Pai also said he did not think it was “unthinkable” that some government bureaucracy would consider the marketplace of ideas to be “too fraught with dissonance” — that media outlets ranging from Drudge to Fox News and everything in between would be seen as “playing unfairly” in the online “political speech sandbox.” The First Amendment is more than just words in the Constittion, it is “an ongoing cultural commitment,” he added. “And I sense that among a substantial number of Americans and a disturbing number of regulators here in Washington that online speech is [considered] a dangerous brave new world that needs to be regulated.”
The FCC commissioner reiterated his warnings last week on Fox News Radio’s The Alan Colmes Show. Among other concerns, Pai warned that the federal government’s “net neutrality” takeover of the Internet’s infrastructure could be a mere sneak preview of D.C. efforts to regulate content on media powerhouses such as the Drudge Report. “It’s not so much the FCC that I’m worried about in terms of online content regulation,” he said. “But what we do see is that at places like the Federal Elections Commission there is a regulatory impulse to regulate what heretofore has been a pretty open marketplace of ideas.”
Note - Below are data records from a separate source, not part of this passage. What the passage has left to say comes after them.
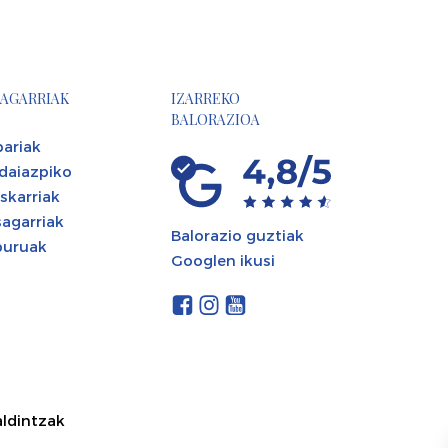
AGARRIAK
IZARREKO
BALORAZIOA
ariak
daiazpiko
skarriak
agarriak
Balorazio guztiak
buruak
Googlen ikusi
aldintzak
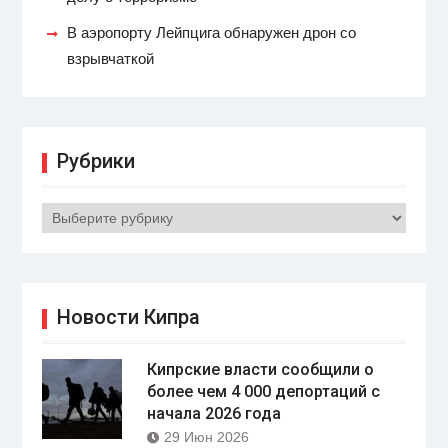
В аэропорту Лейпцига обнаружен дрон со
взрывчаткой
Рубрики
Рубрики
Новости Кипра
Кипрские власти сообщили о
более чем 4 000 депортаций с
начала 2026 года
29 Июн 2026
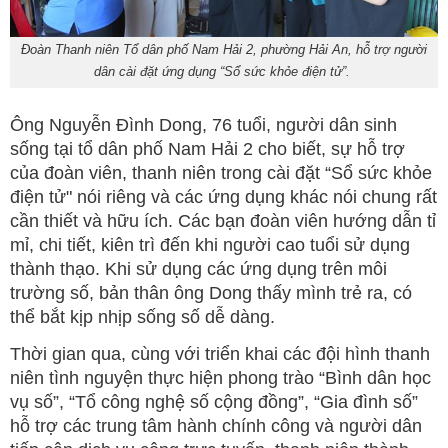
Đoàn Thanh niên Tổ dân phố Nam Hải 2, phường Hải An, hỗ trợ người
dân cài đặt ứng dụng “Sổ sức khỏe điện tử”.
Ông Nguyễn Đình Dong, 76 tuổi, người dân sinh
sống tại tổ dân phố Nam Hải 2 cho biết, sự hỗ trợ
của đoàn viên, thanh niên trong cài đặt “Sổ sức khỏe
điện tử" nói riêng và các ứng dụng khác nói chung rất
cần thiết và hữu ích. Các bạn đoàn viên hướng dẫn tỉ
mỉ, chi tiết, kiên trì đến khi người cao tuổi sử dụng
thành thạo. Khi sử dụng các ứng dụng trên môi
trường số, bản thân ông Dong thấy mình trẻ ra, có
thể bắt kịp nhịp sống số dễ dàng.
Thời gian qua, cùng với triển khai các đội hình thanh
niên tình nguyện thực hiện phong trào “Bình dân học
vụ số”, “Tổ công nghệ số cộng đồng”, “Gia đình số”
hỗ trợ các trung tâm hành chính công và người dân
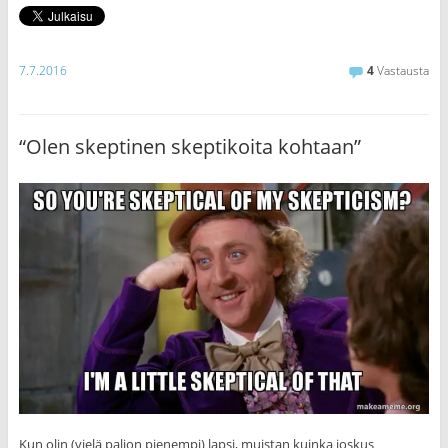
7.7.2016
4
Vastausta
“Olen skeptinen skeptikoita kohtaan”
Kun olin (vielä paljon pienempi) lapsi, muistan kuinka joskus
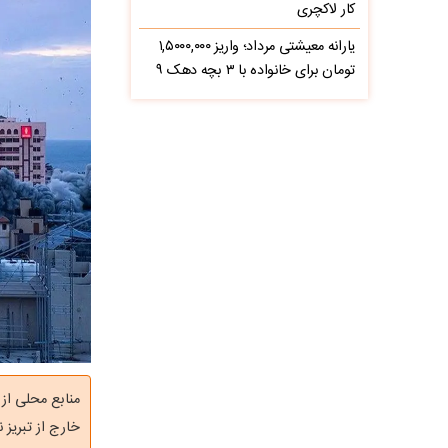
کار لاکچری
یارانه معیشتی مرداد؛ واریز ۱,۵۰۰۰,۰۰۰
تومان برای خانواده با ۳ بچه دهک ۹
منابع محلی از
خارج از تبریز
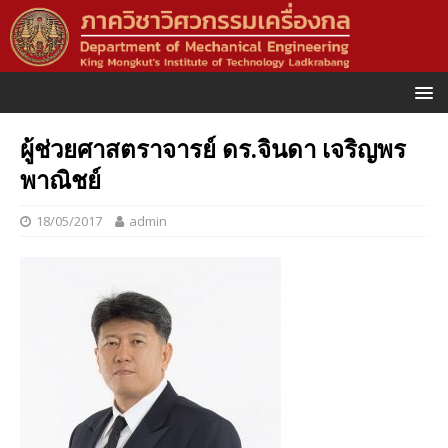
ผู้ช่วยศาสตราจารย์ ดร.จินดา เจริญพร
พาณิชย์
18/05/2017
admin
“Net neutrality would insert government jurisdiction over the infrastructure of the internet and in time, other agencies might try to regulate the content,” added Pai, a leading critic of the Obama-backed “net neutrality” scheme, who said he had suffered from harassment and threats after speaking out. “If you look at what some of these agencies are thinking about doing right now — last year, for example, at the Federal Elections Commission, three regulators suggested that they did want to consider online content, like the Drudge Report, potentially as an in-kind contribution given that it had an impact on political campaigns.”
The notion that the FEC, under the guise of regulating elections, might seek to regulate the political speech found online is hardly far-fetched. In fact, last year, a top Democrat on the commission, FEC Vice-Chair Ann Ravel, openly advocated a new regulatory regime to control online campaigning. “A reexamination of the commission’s approach to the Internet and other emerging technologies is long overdue,” she claimed following a battle over whether two anti-Obama YouTube videos in Ohio were a violation of existing FEC decrees.
Seeing through the call, the Republican FEC chairman, Lee Goodman, warned that Democrats on the commission were targeting online political sites and even media outlets such as the Drudge Report for regulation. “I told you this was coming,” he told the Washington Examiner, adding that if regulations could be extended in accordance with Democrat wishes, anyone writing a political blog, running a news site, or even a chat room could face stifling FEC regulation on speech. Goodman had already warned that Democrat commissioners were targeting conservative Internet sites before that.
If it materializes, FEC regulation of online political speech could smother First Amendment protections for some of the unalienable rights outlined therein: freedom of speech, freedom of the press, and more. Among other attacks, FEC bureaucrats could force even small-time bloggers and other activists who might be involved in writing about elections or candidates to obey a never-ending deluge of federal regulations. For a major operation, that might not be the end — they could afford armies of attorneys to sort through it. But for a smaller outfit, filling out mountains of paperwork and being forced to obey incomprehensible mountains of decrees could prove fatal. And maybe that is the point.
Of course, the FEC, FCC, and other U.S. bureaucracies are hardly the only threat to Internet freedom. The United Nations and many of its myriad autocratic member regimes are also busy plotting an Internet takeover, as The New American has been reporting for years. As if to justify concerns over escalating UN attacks against online free speech, the bureaucracy leading the charge for global regulation, the UN International Telecommunication Union (ITU), recently installed as chief a Communist Chinese operative from mainland China who believes censorship is all in the eye of the beholder.
“We [at the ITU] don’t have a common interpretation of what censorship means,” the recently installed secretary general of the UN agency, Houlin Zhao, was quoted as saying by the Korean Yonhap news agency last year. “A country can ask people not to watch pornography, and some consider this as also kind of censorship. We have not got a common definition.” When asked about the Communist Chinese dictatorship’s massive censorship regime targeting dissent, dissidents, and ideas it disagrees with, Zhao was evasive. “Some kind of censorship may not be strange to other countries,” he responded.
The brutal dictatorship in Beijing is hardly alone, and in fact, the Obama administration has been accused of tacitly aiding and abetting the UN’s bid for a greater role in overseeing the Internet, along with a coalition of establishment-minded “stakeholders” and foreign governments. More than a few experts have spoken out on the subject, including UN designs on extorting global Internet taxes from humanity to fund further UN plotting. “Should the U.N. end up in charge, it would have a chokehold on the global economy and a vast stream of revenue that would make it even more unaccountable than it already is,” warned financial economics Professor Karl Borden at the University of Nebraska.
From Washington D.C. and UN headquarters in New York to Moscow, Beijing, and everywhere in between, totalitarian-minded forces are up in arms about the free and open Internet — essentially the final bastion of real free speech and a truly free press, and potentially a crucial tool in freeing humanity from government tyranny. Among other concerns, the World Wide Web has facilitated a massive increase in public understanding surrounding the goals of those same totalitarian-minded forces — hence their efforts to control, regulate, censor, and tax it.
For the sake of humanity and especially liberty, Americans must resist any and all efforts to infringe on Internet freedom. Without it, free speech and much more may become a thing of the past.